Dylan delivered a searing and haunting rendition of "The Night We Called It A Day" on the Late Show with David Letterman on May 19. "Beautiful," is how Letterman expressed his delight.

Dylan was channeling Frank Sinatra, as he has done since the release of this year's Shadows in the Night, an album of Ol' Blue Eyes cover songs.

The album is a reminder of a 2004 interview with 60 Minutes, in which Dylan told the late Ed Bradley that he took solace in being able to do things he wasn't able to do in the early parts of his career. He also ruminated on why he continues to tour incessantly.

"Well, it all goes back to the destiny thing," he said. "I made a bargain with it a long time ago, and I'm holding up my end."

"What was your bargain?" Bradley asked.

"To get to where I am now."

"Should I ask who you made the bargain with?"

"With the chief commander."

"Of this Earth?"

"Of this Earth and the world we cannot see," Dylan responded with a laugh.

Dylan grew up in a modest, Midwestern, Jewish home, and his songwriting career reflects a profound understanding of religious tenets. Websites galore - including the very whimsical "Tangled Up in Jews," a reference to a classic 1974 song - have chronicled Dylan's connections to Judaism as exemplified by religious themes in his songs.

While preserving the "holiness" of American roots music, Dylan has constantly expanded his musical oeuvre. He treats traditional music as powerfully as he does a religious hymn. "I find the religiosity and philosophy in the music," Dylan told Newsweek in 1997. "I've learned more from the songs than I've learned from any kind of entity. The songs are my lexicon. I believe the songs."

Dylan's 2012 album Tempest is one example. While the album may have bordered on the macabre, it also deals with the fragility of human experience and the unpredictability of fate. Spiritually, Dylan seeks clarity in an otherwise chaotic, dangerous, and unpredictable world, something he has been wrestling with his whole music career.

He showed his own unpredictability by crooning a jazz standard made famous by Sinatra more than 70 years ago on Letterman. The lyrics come across as something Dylan might have written; it is a song filled with world-weariness and a tinge of wistfulness:

I heard the song of the spheres

Like a minor lament in my ears

I hadn't the heart left to pray

The night we called it a day

Soft through the dark

The hoot of an owl in the sky

Sad though his song

No bluer was he than I

The moon went down stars were gone

But the sun didn't rise with the dawn

There wasn't a thing left to say

The night we called it a day.

In Sinatra, Dylan has found just the singer to exhibit another side of himself: a towering, contradictory, and uncompromising artist. Jakob Dylan once revealed that walking through his father's house would be like sauntering through a historical music museum. One would scarcely be able to find his many Grammy or other music awards.
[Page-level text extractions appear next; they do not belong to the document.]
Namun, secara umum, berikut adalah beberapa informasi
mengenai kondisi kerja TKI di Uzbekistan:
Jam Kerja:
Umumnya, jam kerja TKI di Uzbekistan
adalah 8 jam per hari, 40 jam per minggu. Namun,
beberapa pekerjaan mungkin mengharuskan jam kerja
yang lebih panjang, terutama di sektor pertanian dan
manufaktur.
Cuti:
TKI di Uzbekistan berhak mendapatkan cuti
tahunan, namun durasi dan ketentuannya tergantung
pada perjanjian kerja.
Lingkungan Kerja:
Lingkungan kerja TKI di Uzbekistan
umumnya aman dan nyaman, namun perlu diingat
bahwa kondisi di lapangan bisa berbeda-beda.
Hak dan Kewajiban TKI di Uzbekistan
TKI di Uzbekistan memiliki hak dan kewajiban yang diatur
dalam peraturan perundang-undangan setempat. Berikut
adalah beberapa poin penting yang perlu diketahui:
For Dylan, success is measured by productivity, living up to his true potential, and honing his craft. "We all have our special gift," he sang in his 1968 ballad "Dear Landlord." Even in Martin Scorsese's documentary of his early career, No Direction Home, Dylan billed himself as a "musical expeditionary."
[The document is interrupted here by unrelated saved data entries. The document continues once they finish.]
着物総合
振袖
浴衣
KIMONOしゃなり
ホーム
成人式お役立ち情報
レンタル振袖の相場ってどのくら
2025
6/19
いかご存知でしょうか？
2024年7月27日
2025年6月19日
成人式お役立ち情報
Dylan probed deep within the foundation of American roots music in his 2009 album Together Through Life. There he gave homage to the varied singers of Chicago's Chess Records, which specialized in rhythm and blues, gospel, and early rock-and-roll. In concerts these days, Dylan often sounds like Muddy Waters or the Mississippi Delta bluesmen he idolized as a youth.
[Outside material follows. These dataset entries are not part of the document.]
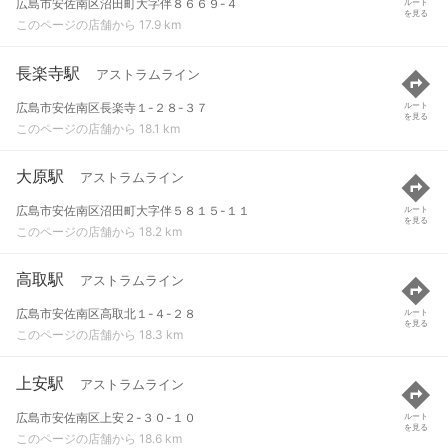
広島市安佐南区沼田町大字伴８６６９-４
ルート
を見る
このページの店舗から 17.9 km
長楽寺駅
アストラムライン
広島市安佐南区長楽寺１-２８-３７
ルート
を見る
このページの店舗から 18.1 km
大原駅
アストラムライン
広島市安佐南区沼田町大字伴５８１５-１１
ルート
を見る
このページの店舗から 18.2 km
高取駅
アストラムライン
広島市安佐南区高取北１-４-２８
ルート
を見る
このページの店舗から 18.3 km
上安駅
アストラムライン
広島市安佐南区上安２-３０-１０
ルート
を見る
このページの店舗から 18.6 km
It's worth noting that Dylan's exploration of art doesn't stop with music. He is an accomplished artistic welder, painter, and craftsman. His art exhibitions, popularized by "The Drawn Blank Series," which he began in earnest in the early 1990s, have drawn attention worldwide.

Above all, of course, Dylan will continue to be admired as a timeless - and tireless - performer who resolutely maintains a high level of artistic integrity. As he navigates to all corners of the globe, like the roving minstrel he is, one thing remains resolute: this learned Romantic and Beat poet is indeed the master of song. Dylan remains the preeminent purveyor of American roots music, largely stimulated by a strong spiritual understanding of the world.